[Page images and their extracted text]
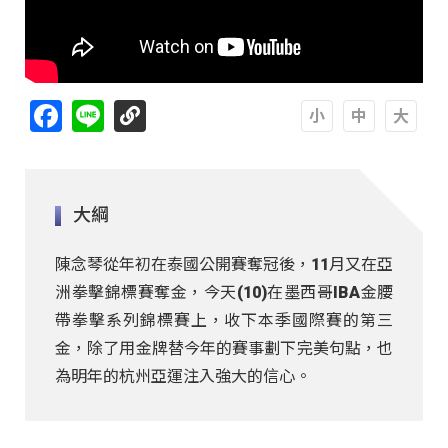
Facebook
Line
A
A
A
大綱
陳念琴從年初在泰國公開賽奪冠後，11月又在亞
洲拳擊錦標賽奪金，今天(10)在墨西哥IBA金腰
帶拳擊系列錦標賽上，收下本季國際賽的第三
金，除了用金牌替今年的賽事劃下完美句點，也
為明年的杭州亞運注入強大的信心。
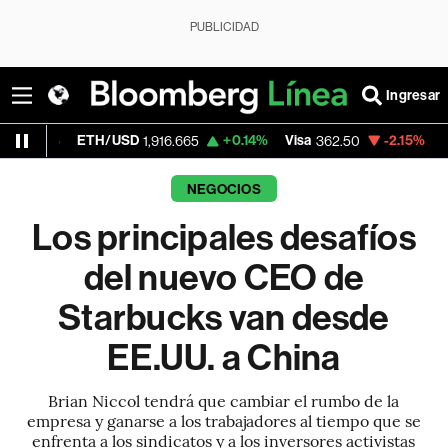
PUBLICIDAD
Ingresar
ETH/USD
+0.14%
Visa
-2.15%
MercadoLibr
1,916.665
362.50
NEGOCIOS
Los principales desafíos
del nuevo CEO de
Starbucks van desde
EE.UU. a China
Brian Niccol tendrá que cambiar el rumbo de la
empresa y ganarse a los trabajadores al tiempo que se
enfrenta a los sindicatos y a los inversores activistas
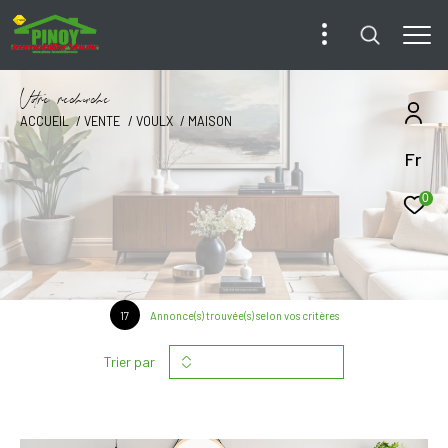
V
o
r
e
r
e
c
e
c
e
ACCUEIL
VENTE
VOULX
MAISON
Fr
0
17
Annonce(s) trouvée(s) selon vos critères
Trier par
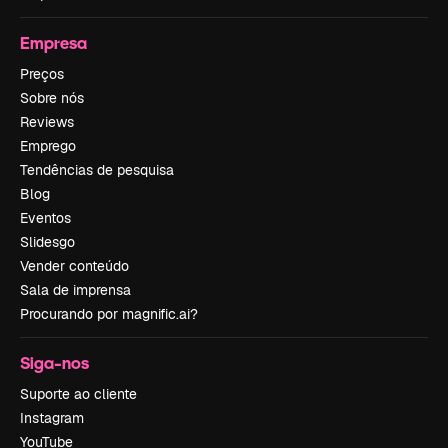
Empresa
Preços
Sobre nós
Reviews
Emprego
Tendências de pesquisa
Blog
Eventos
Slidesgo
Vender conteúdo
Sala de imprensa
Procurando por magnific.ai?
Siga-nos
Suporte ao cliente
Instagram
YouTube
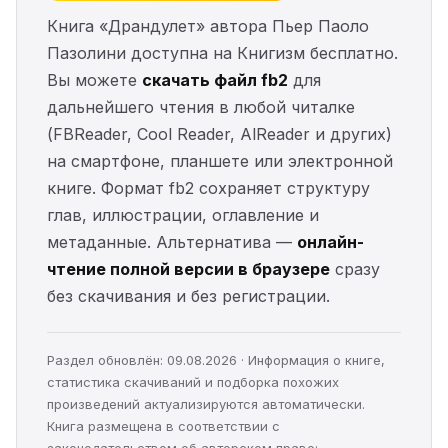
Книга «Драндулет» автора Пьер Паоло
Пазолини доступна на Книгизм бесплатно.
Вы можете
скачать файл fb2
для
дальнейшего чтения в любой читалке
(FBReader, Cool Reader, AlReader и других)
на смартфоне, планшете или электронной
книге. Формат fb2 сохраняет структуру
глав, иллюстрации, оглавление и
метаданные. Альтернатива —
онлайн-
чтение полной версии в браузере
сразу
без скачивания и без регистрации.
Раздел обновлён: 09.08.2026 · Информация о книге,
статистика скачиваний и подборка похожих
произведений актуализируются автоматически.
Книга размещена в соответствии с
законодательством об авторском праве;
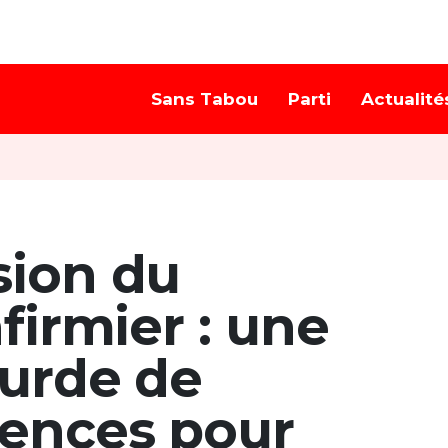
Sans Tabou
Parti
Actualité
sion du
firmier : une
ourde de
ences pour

### What you need to do
Rewrite the extracted text of every record with "Sala de imprensa" changed to "Central de notícias" and all other text left the same. Leave the pictures out of your answer.

### Response
Facebook
Line
A
A
A
大綱
陳念琴從年初在泰國公開賽奪冠後，11月又在亞
洲拳擊錦標賽奪金，今天(10)在墨西哥IBA金腰
帶拳擊系列錦標賽上，收下本季國際賽的第三
金，除了用金牌替今年的賽事劃下完美句點，也
為明年的杭州亞運注入強大的信心。
PUBLICIDAD
Ingresar
ETH/USD
+0.14%
Visa
-2.15%
MercadoLibr
1,916.665
362.50
NEGOCIOS
Los principales desafíos
del nuevo CEO de
Starbucks van desde
EE.UU. a China
Brian Niccol tendrá que cambiar el rumbo de la
empresa y ganarse a los trabajadores al tiempo que se
enfrenta a los sindicatos y a los inversores activistas
V
o
r
e
r
e
c
e
c
e
ACCUEIL
VENTE
VOULX
MAISON
Fr
0
17
Annonce(s) trouvée(s) selon vos critères
Trier par
Empresa
Preços
Sobre nós
Reviews
Emprego
Tendências de pesquisa
Blog
Eventos
Slidesgo
Vender conteúdo
Central de notícias
Procurando por magnific.ai?
Siga-nos
Suporte ao cliente
Instagram
YouTube
Книга «Драндулет» автора Пьер Паоло
Пазолини доступна на Книгизм бесплатно.
Вы можете
скачать файл fb2
для
дальнейшего чтения в любой читалке
(FBReader, Cool Reader, AlReader и других)
на смартфоне, планшете или электронной
книге. Формат fb2 сохраняет структуру
глав, иллюстрации, оглавление и
метаданные. Альтернатива —
онлайн-
чтение полной версии в браузере
сразу
без скачивания и без регистрации.
Раздел обновлён: 09.08.2026 · Информация о книге,
статистика скачиваний и подборка похожих
произведений актуализируются автоматически.
Книга размещена в соответствии с
законодательством об авторском праве;
Sans Tabou
Parti
Actualité
sion du
firmier : une
ourde de
ences pour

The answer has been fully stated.